A.N.Other wrote:Read the thread.
The law is clear, you can only legitimately sign on the Padron if you are resident or in the process of applying for residencia.
Rojales allows you to sign on the padron even if you are non-resident. So do many other areas. With a 76% foreign population, it is the only way they can get funding to provide services.
Since the scare stories about the padron being "illegal" if you are a non-resident, over 3,000 people with holiday homes have withdrawn from the padron.
Those who complain about bins not being emptied, streets not being repaired and so on should think about why this is.
With only just a quarter of those 76% foreigners being on the padron it will mean the money is not forthcoming to carry out the work. The imputed income tax paid by non-residents doesn't go to the municipal government but is handled in the same way as income tax for residents. ie, to the Central government who then allocate it to the regional governments who fund the municipal governments. Or, in this case, not so in the last instance because the amount of registrations is less than a quarter of those who actually have property and use the facilities.
If the law was "quite clear" then this problem wouldn't arise and Rojales has lodged complaints with the regional governments about the lack of clarity in the actual law in the first place. They are claiming anyone who owns property in the area should be funded as they pay their municipal taxes. It's why they allow you to continue to be on the padron.
Anyone know of anyone, anyone at all, in any area at all, that has been fined for being "illegally" on the padron?
If the fines stated were true then I'm pretty sure the regional governments would be handing them out willy nilly to get more money in. As it is, they don't.

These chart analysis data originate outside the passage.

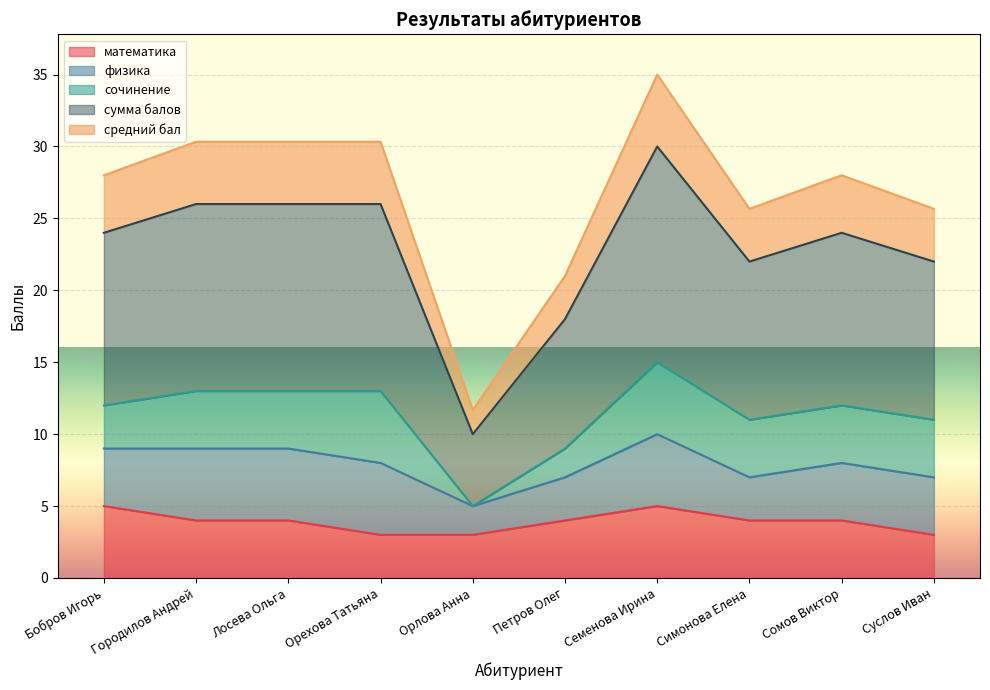

At which label is математика closest to 4?

Городилов Андрей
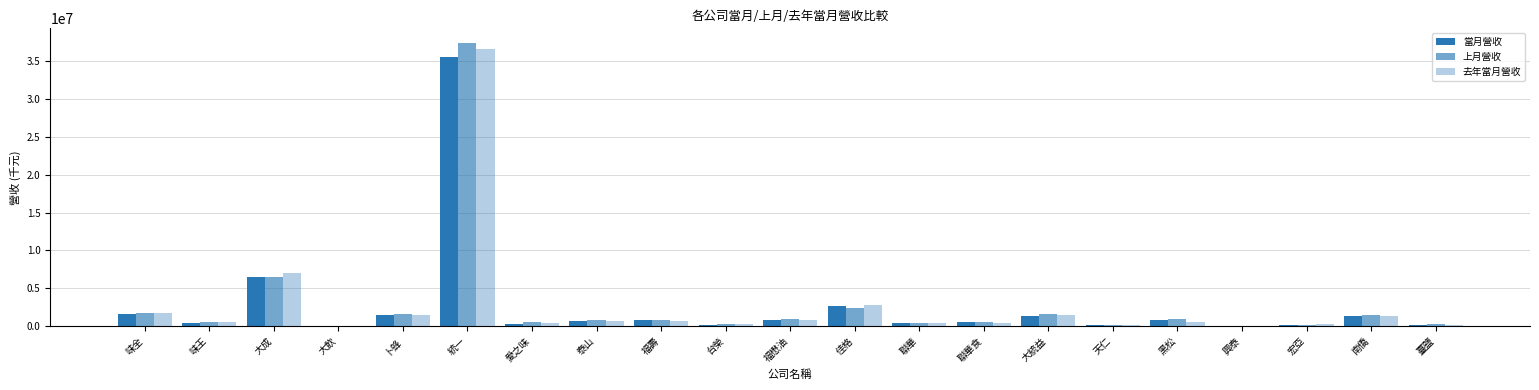

How many categories are shown in the chart?

21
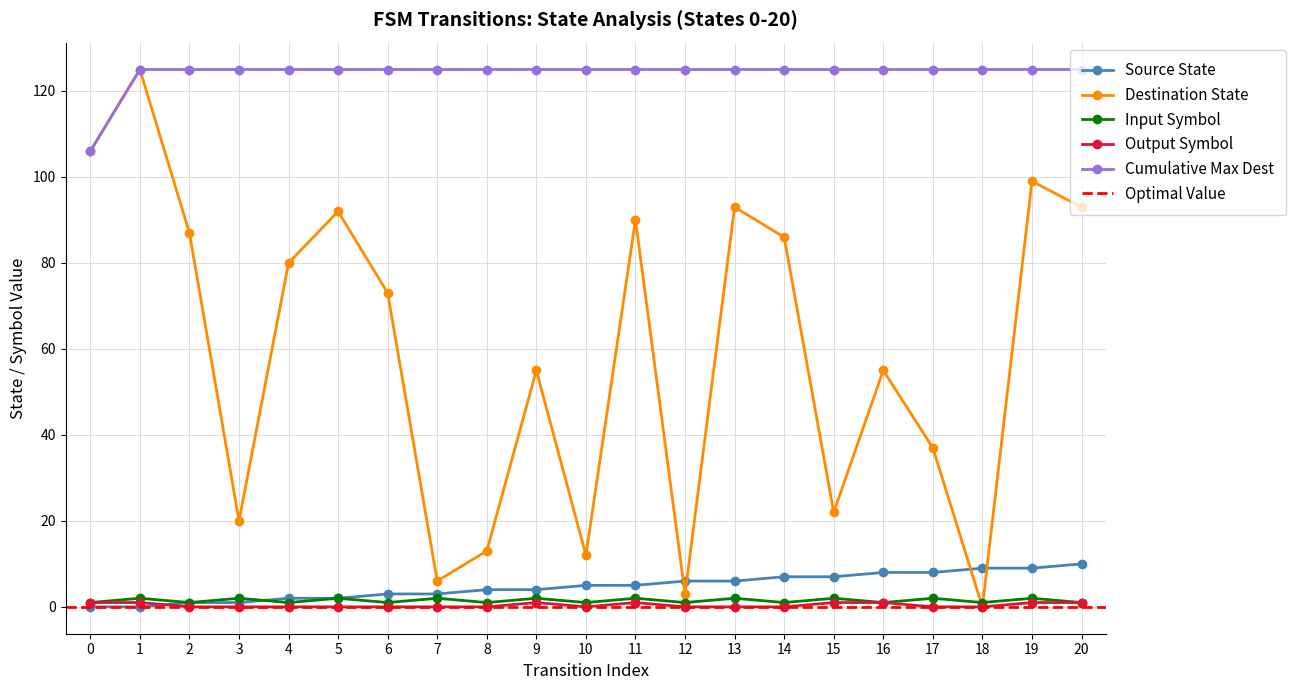

Where is destination_state nearest to the value 62?

9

As an aside, I registered on the padron in Orihuela Costa some 16 years ago and on the Rojales padron some 13 years ago because you couldn't buy a car without one. That has changed and you no longer need one but I was on the Rojales padron for nearly 3 years as a non-resident and no-one ever came knocking on my door or even queried it.
And as an edit.
If the law is so clear that you can only be on the padron if you are a resident, riddle me this.

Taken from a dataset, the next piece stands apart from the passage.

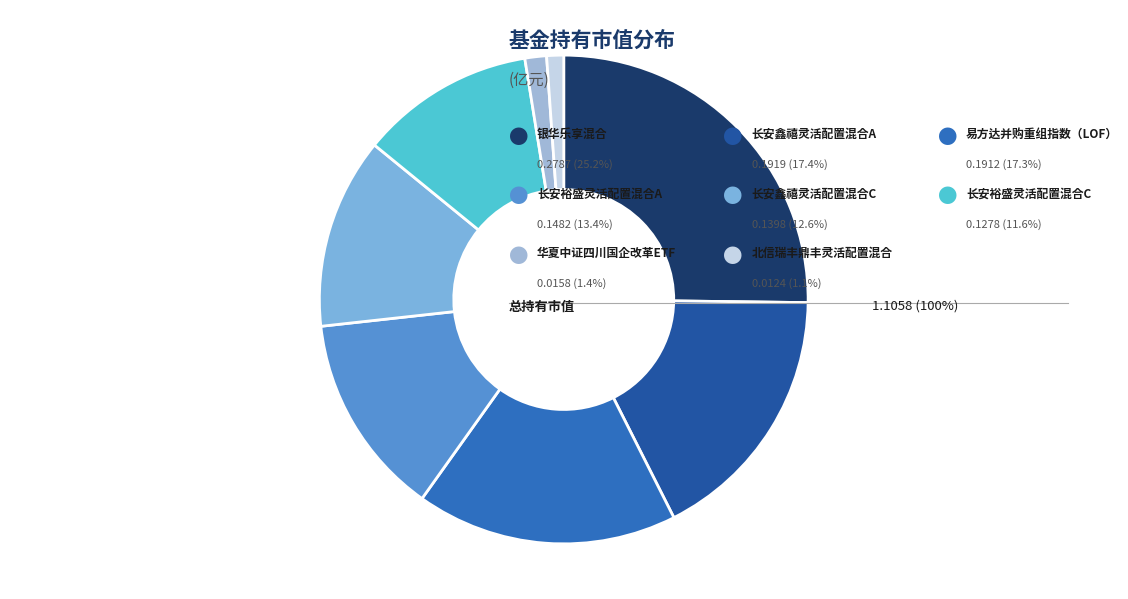

Count the number of slices in the pie.

8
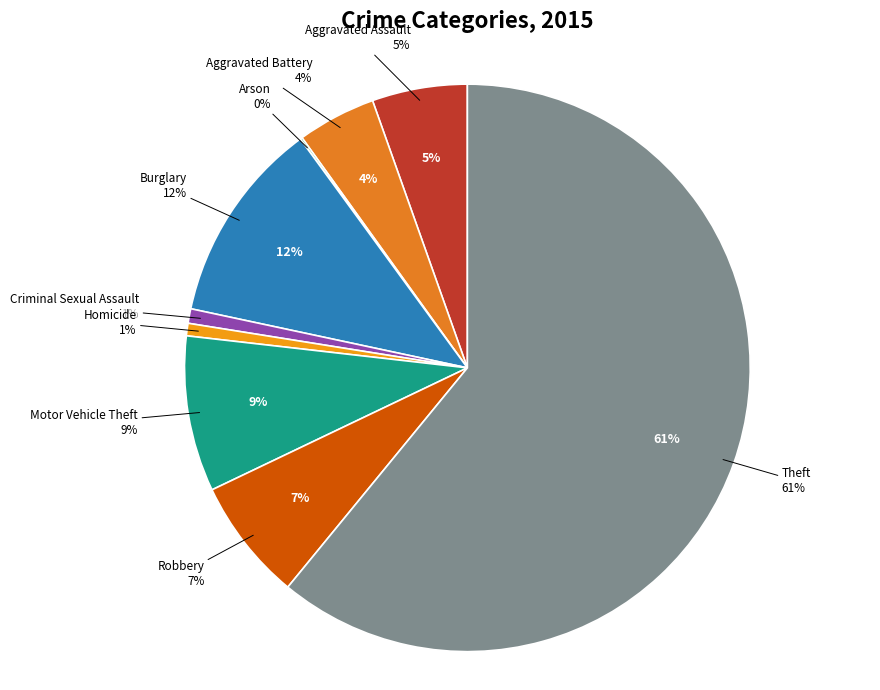

To the nearest percent, what portion does Burglary represent?

12%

An EU citizen has the right to come to Spain for up to 3 months with no requirement to notify the authorities or complete any other paperwork.
If they are going to stay more than 3 months then they are required to (though most don't) go on the register of foreign EU nationals resident in Spain or, as we call it, residency. To get this card you have to be on the padron in the first place. You are not staying over 6 months as that would require fiscal residency but you are staying, let's say, 4 months so you have a padron and a residency.
How does that figure in the equation?
Rojales (and other councils) are questioning the "habitual" stays. Does that mean habitual in that it is your main place of residence (as some councils interpret it) or does it mean habitual in that you exceed the 3 months allowed by Spanish and EU rules and should therefore go on the register(as other councils interpret it)?